1.一種豬帶絳蟲TSO45W-4B-TSOL18融合基因重組雙歧桿菌疫苗制備及鑒定方法，其特征在于：包括以下步驟：

（1）TSO45W-4B-TSOL18融合基因合成和引物設計：根據豬帶絳蟲TSO45W-4B和TSOL18基因序列，將TSO45W-4B和TSOL18基因片段用甘氨酸接頭（Gly4Ser）3?linker連接，通過全基因合成的方法，設計全長拼接引物，在引物的兩端分別加入BamHⅠ和EcoRⅠ酶切位點和保護性堿基，合成長度為789bp的TSO45W-4B-TSOL18融合基因；

（2）重組質粒pGEX-TSO45W-4B-TSOL18的構建及鑒定：合成基因的PCR產物與克隆載體pMD18-T在T4DNA連接酶作用下，連接，連接產物轉化至E.coli?Top10感受態細胞，冰浴，水浴，冰浴冷卻后加入LB培養液，振搖，離心，棄上清，剩余200μl混勻涂于含Amp的LB瓊脂平板上，倒置培養12～16h；挑取單菌落至含氨芐青霉素的LB培養液中，振搖培養，提取質粒，進行PCR鑒定；然后將重組質粒pMD18-T-TSO45W-4B-TSOL18與表達載體pGEX-1λT分別用BamHⅠ和EcoRⅠ雙酶切，膠回收相應片段后用T4DNA連接酶16℃連接，轉化至E.coli?DH5α感受態細胞，挑取陽性克隆，抽提質粒，進行酶切和測序鑒定；

（3）豬帶絳蟲重組Bb(pGEX-TSO45W-4B-TSOL18)疫苗的構建及鑒定

①B.longum感受態細菌的制備：將B.longum凍干粉用無菌水充分溶解后，涂布于MRS瓊脂平板上，厭氧培養24～72h，使其充分活化；挑取活化的單菌落，接種于MRS液體培養中厭氧培養；然后按1:25比例接種于含蔗糖的MRS培養基中，厭氧培養24～72h；冰浴，離心，棄上清，沉淀用預冷的蔗糖清洗，再用蔗糖緩沖液重懸；此細菌可立即用于電轉化，或者加入預冷的甘油，-80℃凍存備用；

②重組質粒pGEX-TSO45W-4B-TSOL18電轉化B.longum感受態細菌：取備用的重組質粒pGEX-TSO45W-4B-TSOL18與B.longum感受態細菌混勻，冰浴10～15min后轉移至電擊杯中，電擊完畢后立即將混合液轉入到MRS液體培養基的EP管中，厭氧培養；將菌液涂布于含氨芐青霉素的MRS瓊脂平板上，厭氧培養24～72h；

③豬帶絳蟲重組Bb(pGEX-TSO45W-4B-TSOL18)疫苗的鑒定：挑取上述平板中單個菌落至含氨芐青霉素的MRS培養基的EP管中，厭氧培養24～72h；將菌液離心，棄上清，沉淀中加入蔗糖溶液重溶菌體沉淀，溫浴，期間振蕩使其充分反應；抽提質粒，進行酶切、PCR和測序鑒定。

所給資料:
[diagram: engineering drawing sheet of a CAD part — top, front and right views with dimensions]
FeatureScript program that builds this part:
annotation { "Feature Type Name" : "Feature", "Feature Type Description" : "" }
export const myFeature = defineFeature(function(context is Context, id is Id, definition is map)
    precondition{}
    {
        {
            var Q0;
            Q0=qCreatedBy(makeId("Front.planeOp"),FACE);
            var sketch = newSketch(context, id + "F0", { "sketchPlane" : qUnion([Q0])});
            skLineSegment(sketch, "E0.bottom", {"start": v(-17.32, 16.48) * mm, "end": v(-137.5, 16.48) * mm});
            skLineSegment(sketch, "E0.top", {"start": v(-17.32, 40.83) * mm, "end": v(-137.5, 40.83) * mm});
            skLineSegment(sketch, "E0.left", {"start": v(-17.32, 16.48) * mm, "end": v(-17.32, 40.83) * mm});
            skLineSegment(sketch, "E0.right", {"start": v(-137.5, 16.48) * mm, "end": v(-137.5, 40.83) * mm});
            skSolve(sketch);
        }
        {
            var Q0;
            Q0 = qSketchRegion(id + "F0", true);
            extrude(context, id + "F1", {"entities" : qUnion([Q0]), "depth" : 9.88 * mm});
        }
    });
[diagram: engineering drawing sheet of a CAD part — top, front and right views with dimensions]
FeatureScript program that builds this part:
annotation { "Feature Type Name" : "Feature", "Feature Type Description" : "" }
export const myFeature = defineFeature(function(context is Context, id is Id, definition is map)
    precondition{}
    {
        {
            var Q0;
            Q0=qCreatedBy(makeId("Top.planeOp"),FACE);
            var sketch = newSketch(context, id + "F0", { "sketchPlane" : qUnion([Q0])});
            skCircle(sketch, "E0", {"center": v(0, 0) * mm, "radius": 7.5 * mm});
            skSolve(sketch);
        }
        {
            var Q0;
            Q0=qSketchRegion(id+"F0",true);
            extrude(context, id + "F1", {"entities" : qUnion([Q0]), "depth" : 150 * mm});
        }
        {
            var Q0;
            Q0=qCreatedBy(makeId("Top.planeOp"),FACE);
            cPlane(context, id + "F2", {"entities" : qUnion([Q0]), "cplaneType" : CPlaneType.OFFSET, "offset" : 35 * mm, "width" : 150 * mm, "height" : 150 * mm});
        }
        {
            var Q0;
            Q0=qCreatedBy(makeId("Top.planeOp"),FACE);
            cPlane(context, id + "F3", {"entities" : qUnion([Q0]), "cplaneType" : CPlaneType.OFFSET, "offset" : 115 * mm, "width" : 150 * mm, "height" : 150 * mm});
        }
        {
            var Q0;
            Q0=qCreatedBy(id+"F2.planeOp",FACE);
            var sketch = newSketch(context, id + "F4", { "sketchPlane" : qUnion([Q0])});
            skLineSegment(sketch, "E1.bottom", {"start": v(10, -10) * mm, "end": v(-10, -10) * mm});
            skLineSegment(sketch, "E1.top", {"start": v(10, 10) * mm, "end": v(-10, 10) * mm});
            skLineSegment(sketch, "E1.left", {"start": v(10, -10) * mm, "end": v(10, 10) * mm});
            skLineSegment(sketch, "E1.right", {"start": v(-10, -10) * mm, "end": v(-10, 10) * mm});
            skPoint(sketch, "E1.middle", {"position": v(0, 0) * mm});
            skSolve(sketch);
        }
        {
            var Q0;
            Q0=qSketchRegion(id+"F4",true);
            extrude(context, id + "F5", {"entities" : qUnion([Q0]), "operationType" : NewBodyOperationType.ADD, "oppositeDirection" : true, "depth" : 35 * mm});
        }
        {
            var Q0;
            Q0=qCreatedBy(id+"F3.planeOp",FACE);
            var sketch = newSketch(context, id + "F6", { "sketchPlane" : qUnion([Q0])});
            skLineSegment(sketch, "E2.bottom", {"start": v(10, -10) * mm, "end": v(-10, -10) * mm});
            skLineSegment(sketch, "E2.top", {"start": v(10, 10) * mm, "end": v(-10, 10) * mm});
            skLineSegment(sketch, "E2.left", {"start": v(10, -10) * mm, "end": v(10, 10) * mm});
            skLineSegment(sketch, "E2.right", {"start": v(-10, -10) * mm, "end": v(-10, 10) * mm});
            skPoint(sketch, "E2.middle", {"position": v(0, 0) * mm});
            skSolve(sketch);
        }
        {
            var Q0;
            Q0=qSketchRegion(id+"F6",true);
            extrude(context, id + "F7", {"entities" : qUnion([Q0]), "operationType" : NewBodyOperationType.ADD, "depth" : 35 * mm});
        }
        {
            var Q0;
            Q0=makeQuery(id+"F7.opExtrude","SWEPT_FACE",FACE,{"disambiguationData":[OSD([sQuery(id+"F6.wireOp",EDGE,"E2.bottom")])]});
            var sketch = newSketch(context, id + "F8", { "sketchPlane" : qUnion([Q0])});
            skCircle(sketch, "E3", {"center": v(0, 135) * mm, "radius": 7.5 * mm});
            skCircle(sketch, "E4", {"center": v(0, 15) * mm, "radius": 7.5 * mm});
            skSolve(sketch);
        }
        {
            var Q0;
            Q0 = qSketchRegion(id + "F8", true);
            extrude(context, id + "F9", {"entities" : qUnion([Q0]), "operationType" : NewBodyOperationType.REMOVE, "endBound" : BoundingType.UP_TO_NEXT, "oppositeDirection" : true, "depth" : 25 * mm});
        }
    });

作業內容 1: 請從閱讀材料中摘錄原文，從"①B.longum感受態細菌"開始，到"進行酶切、PCR和測序鑒定。"結束。
作業內容 2: 根據閱讀材料，合成的TSO45W-4B-TSOL18融合基因長度是多少？

參考答案 1:
①B.longum感受態細菌的制備：將B.longum凍干粉用無菌水充分溶解后，涂布于MRS瓊脂平板上，厭氧培養24～72h，使其充分活化；挑取活化的單菌落，接種于MRS液體培養中厭氧培養；然后按1:25比例接種于含蔗糖的MRS培養基中，厭氧培養24～72h；冰浴，離心，棄上清，沉淀用預冷的蔗糖清洗，再用蔗糖緩沖液重懸；此細菌可立即用于電轉化，或者加入預冷的甘油，-80℃凍存備用；

②重組質粒pGEX-TSO45W-4B-TSOL18電轉化B.longum感受態細菌：取備用的重組質粒pGEX-TSO45W-4B-TSOL18與B.longum感受態細菌混勻，冰浴10～15min后轉移至電擊杯中，電擊完畢后立即將混合液轉入到MRS液體培養基的EP管中，厭氧培養；將菌液涂布于含氨芐青霉素的MRS瓊脂平板上，厭氧培養24～72h；

③豬帶絳蟲重組Bb(pGEX-TSO45W-4B-TSOL18)疫苗的鑒定：挑取上述平板中單個菌落至含氨芐青霉素的MRS培養基的EP管中，厭氧培養24～72h；將菌液離心，棄上清，沉淀中加入蔗糖溶液重溶菌體沉淀，溫浴，期間振蕩使其充分反應；抽提質粒，進行酶切、PCR和測序鑒定。

參考答案 2: 789bp。